The result is that “outliers” – polls that, through random sampling, produce a freak result – have little importance on Fivethirtyeight – while on the internet and the news channels they tend to dominate the agenda, albeit fleetingly. This means his reporting is less shouty, but it has proved to be stunningly accurate for two elections in a row: at the time of writing, his analysis has correctly predicted the result in every state for the 2012 US presidential election, and the electoral college vote too.
Having a model doesn’t necessarily mean you will be correct – there are plenty of other statistical models which predicted the election less accurately. Fivethirtyeight carefully spells out the steps in its analytical process (though not the precise parameters of the model), so we can make an informed judgement on the quality of the findings. Any model is open to criticism from other statisticians - but this means they can have an adult, public conversation about what might be improved, or what the impact of a flaw in the analysis might be. We can learn from this, too.
This wouldn’t be important if it was just a different way to present the same news; but this type of analysis creates fresh insight. By polling day 2012, the model predicted a greater than 90 per cent chance of an Obama victory; and yet organisations like the BBC and the FT were using lazy phrases like “too close to call” and “on a knife edge”. If newspapers are prepared to do this type of analysis routinely, I suggest, it offers huge potential for creating an open, analytical type of serious journalism led by numbers and observed reality, not opinions.
Old jokes department: “And what do you do?”
Not every journalist can be a stats geek, though I think they should have more compulsory education in how to interpret data, and would prefer that newspapers enforced an in-house ban on reporting surveys that are statistical nonsense – which, in my experience, is most of them (I’ve written those survey-based articles in the past, and reported lots of rubbish data as if it were spotless, which I regret).
Newspapers and magazines are cutting back on conventional journalism. Budgets are tight. It’s probably too much to hope that we can create a new type of data-journalist, or that newspapers will suddenly grow a statistical conscience. It needn’t be expensive: a laptop and some specialist software is perfectly adequate to do the statistical research that can validate the claims that powerful people make. It’s the job of the media to investigate these claims – not just talk to one person who agrees, and another who disagrees. On Radio 4, More or Less does an entertaining job of validating reported statistics (download the podcasts, they are excellent). Ben Goldacre’s Bad Science posts are also a model of this approach.
It’s patronising to assume that readers can’t cope with statistical analysis. Clearly, many don’t like it, and some misunderstand it; but that’s true of any type of journalism that goes beyond the obvious.

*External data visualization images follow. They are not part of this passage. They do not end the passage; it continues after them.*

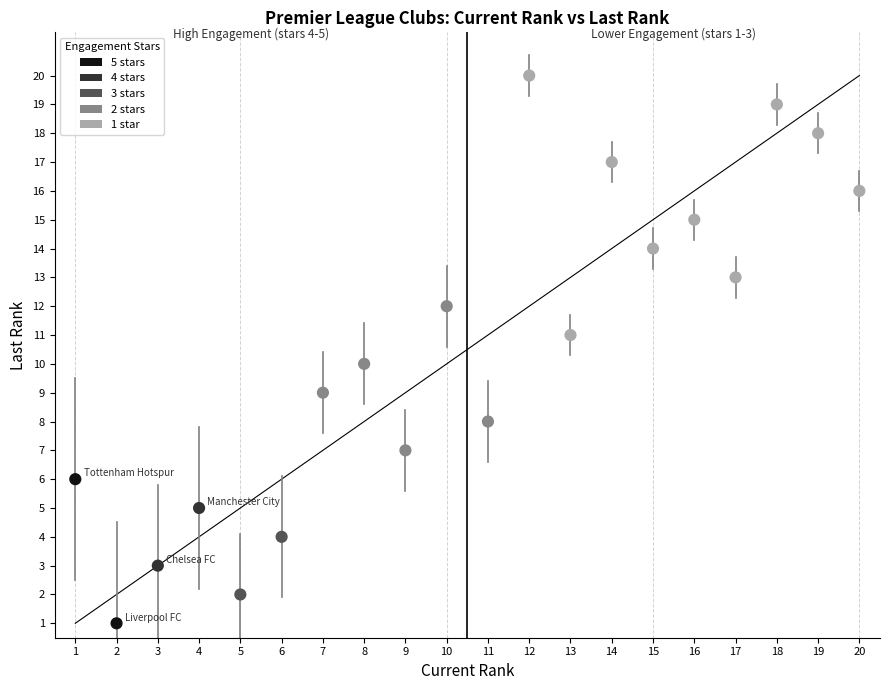

What is the range of X values (max minus min)?

19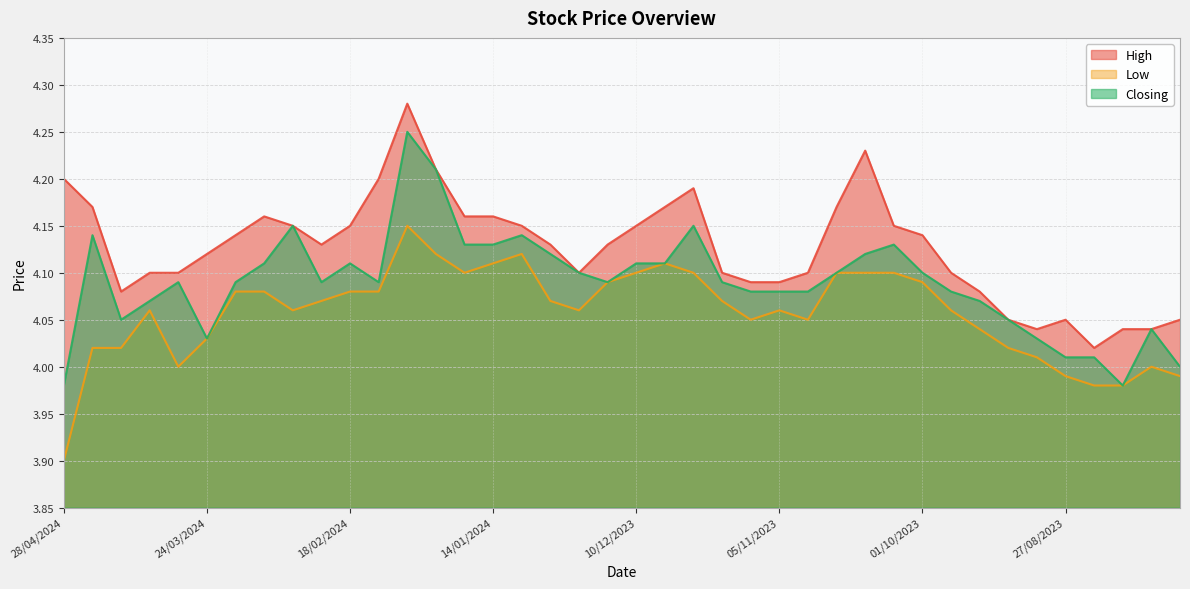

At which category is the sum across all series the highest?

04/02/2024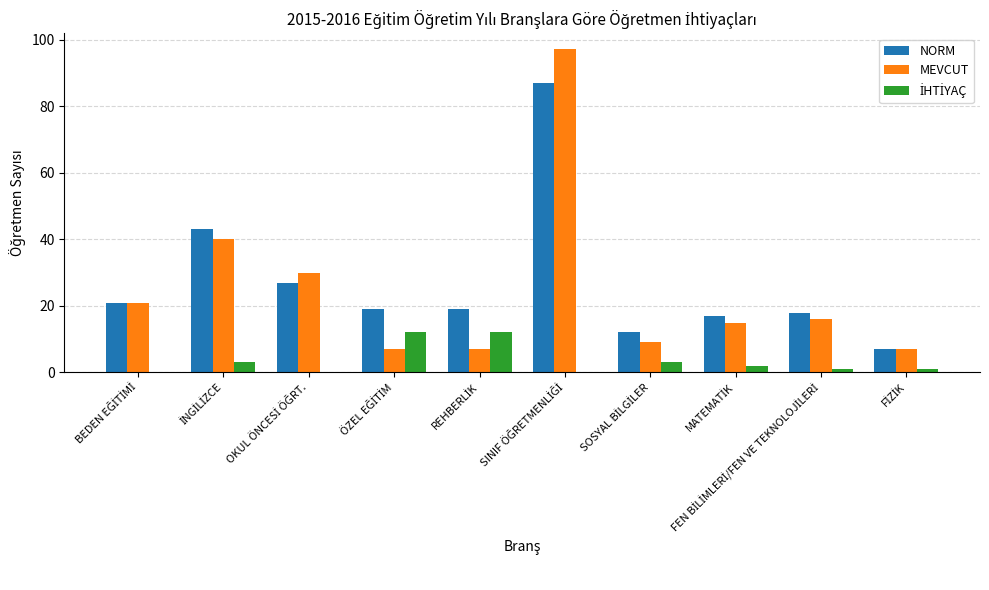

Which series has the largest total across all categories?

NORM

The conclusions (especially those that go against gut feel or conventional wisdom) may be unpopular: just read the critical comments on Nate Silver’s blog. It’s also true that science isn’t the last word on a subject, just a powerful way of testing an assumption. Statistics involves making value judgements in how you treat the numbers, in the same way as a journalist makes a judgement about how much credibility to give any source. But in statistics there is the opportunity to be explicit about those judgements, and then go where the numbers take us.

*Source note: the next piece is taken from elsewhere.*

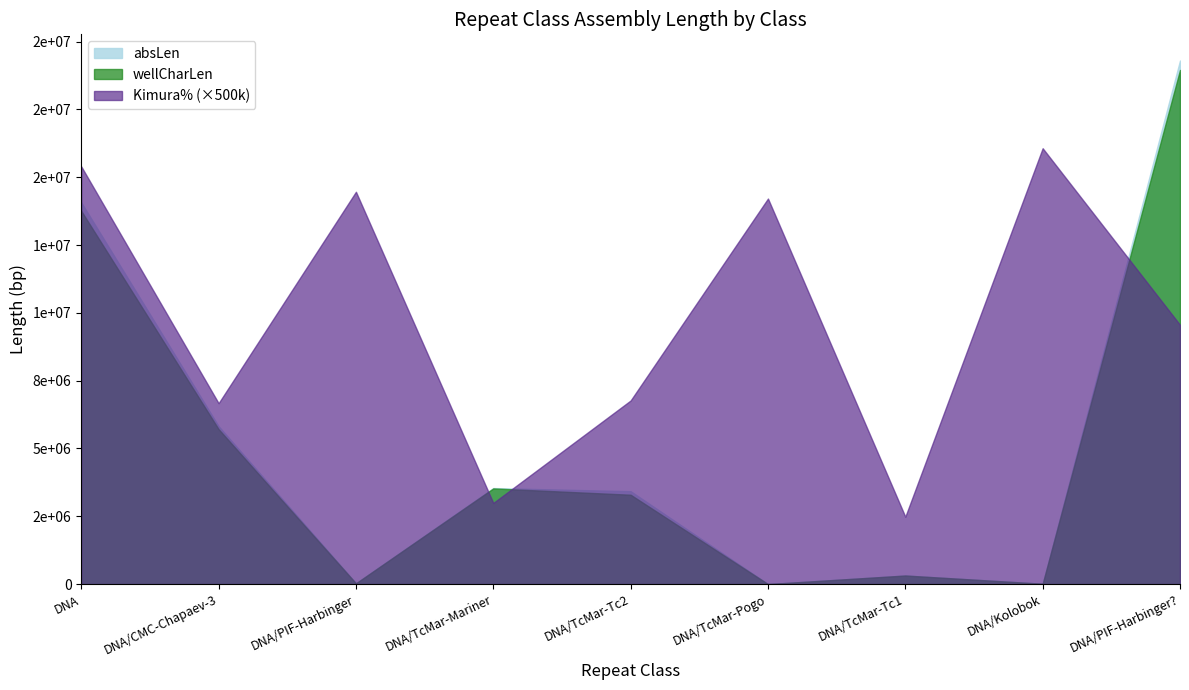

What is the difference between the maximum and minimum values in the wellCharLen series?

18953300.0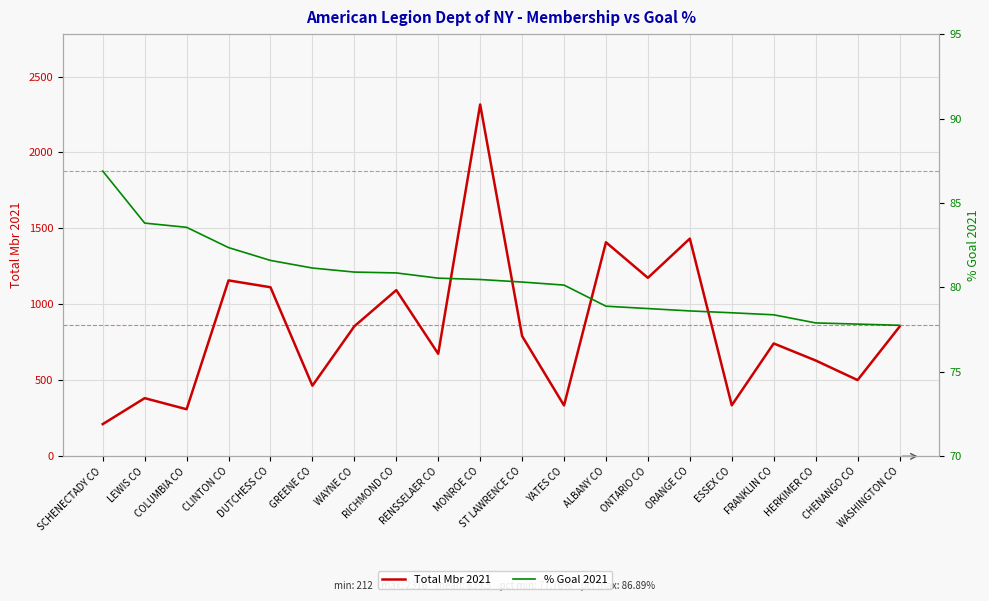

How many categories are shown in the chart?

20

This type of insight is a fundamental tool, in an increasingly complex world, if we want to make informed decisions. The alternative is to just place trust in the conclusions of “experts”, of which there seem to be an ever-increasing number quoted on TV or in newspapers.

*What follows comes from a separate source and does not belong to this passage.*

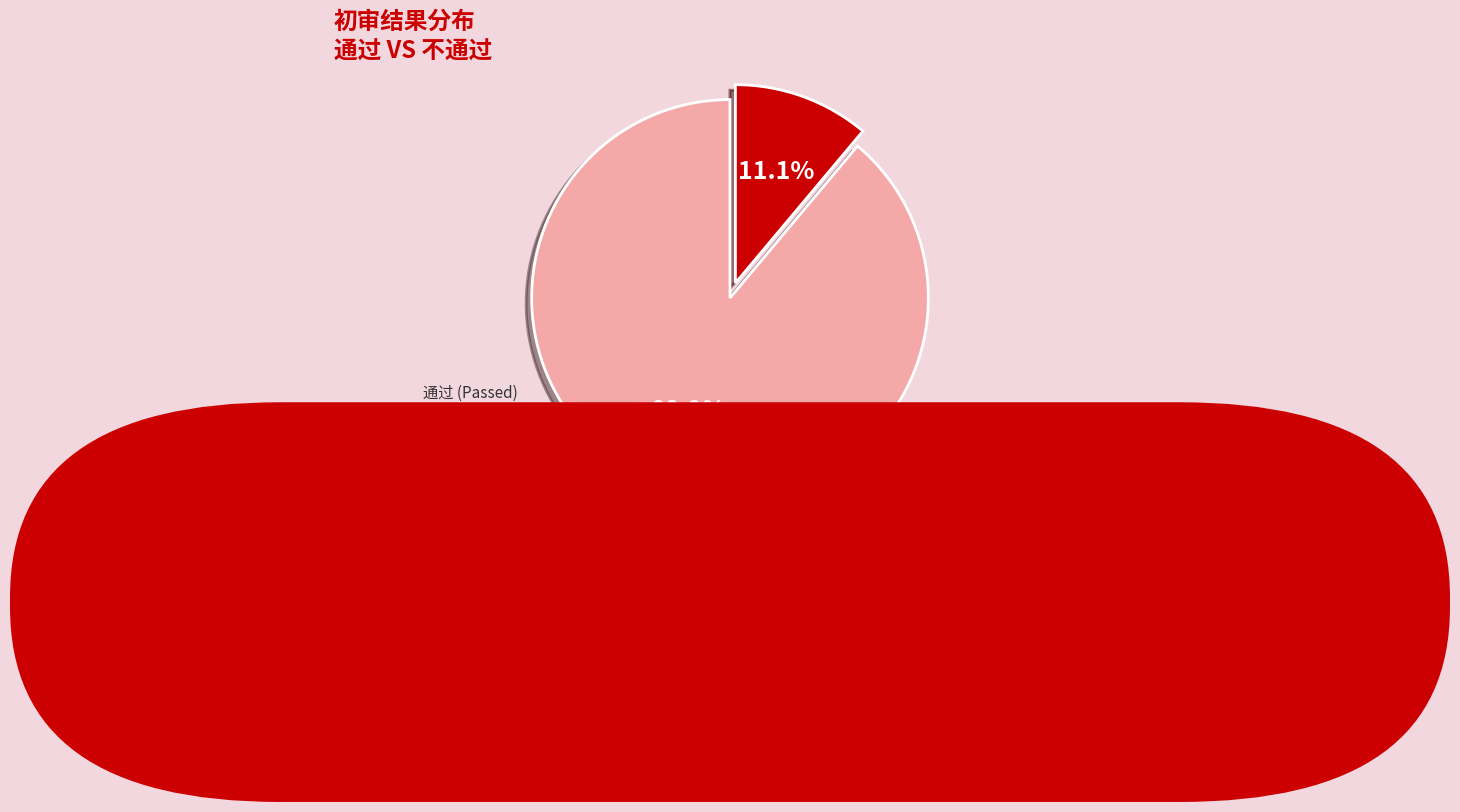

What is the total percentage of 通过 and 不通过?

100.0%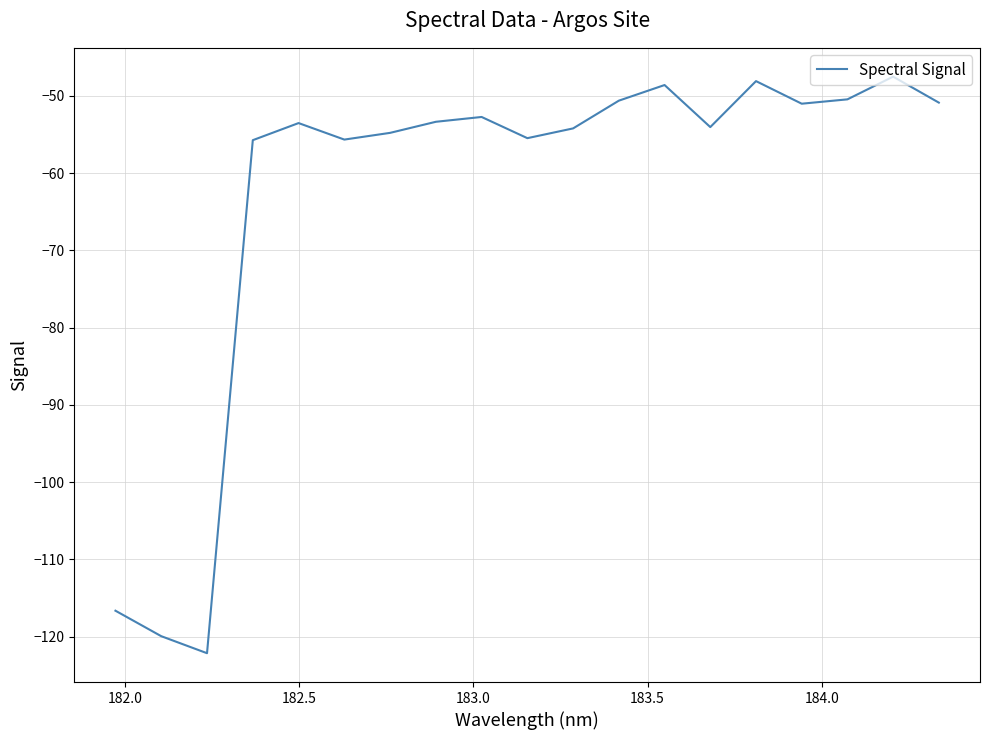

What is the difference between the maximum and minimum values?

74.6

I’ll leave the conclusion to one of Nate’s commenters, who explains it better than I do:
Rather than cheer for Nate because we all like his Obama forecasts, how about cheering for him because he might believe in a world where numbers and rational analysis are vital to how we make decisions, even in those cases where we don’t like what the numbers imply?… It’s not about hoping you will win at Vegas. It’s about understanding how the Vegas game works.